What the task requires:
Lines from the one with "se interprete por" through the end of the listing below are to be retyped exactly.

Supplied information:
*** Block opens ***
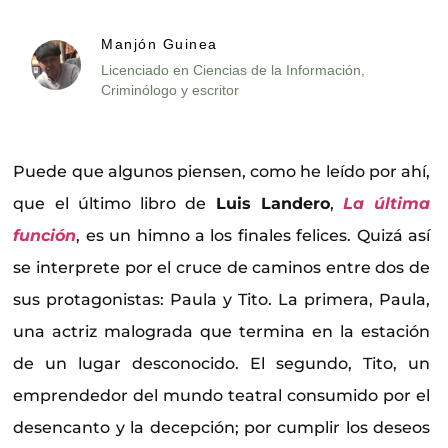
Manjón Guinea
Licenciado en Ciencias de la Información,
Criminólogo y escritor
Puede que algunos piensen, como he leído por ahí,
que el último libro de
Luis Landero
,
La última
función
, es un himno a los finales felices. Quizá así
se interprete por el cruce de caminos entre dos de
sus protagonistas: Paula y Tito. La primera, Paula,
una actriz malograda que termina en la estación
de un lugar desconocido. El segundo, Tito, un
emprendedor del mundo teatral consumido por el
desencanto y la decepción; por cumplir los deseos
*** Block closes ***
Answer for the task:
se interprete por el cruce de caminos entre dos de
sus protagonistas: Paula y Tito. La primera, Paula,
una actriz malograda que termina en la estación
de un lugar desconocido. El segundo, Tito, un
emprendedor del mundo teatral consumido por el
desencanto y la decepción; por cumplir los deseos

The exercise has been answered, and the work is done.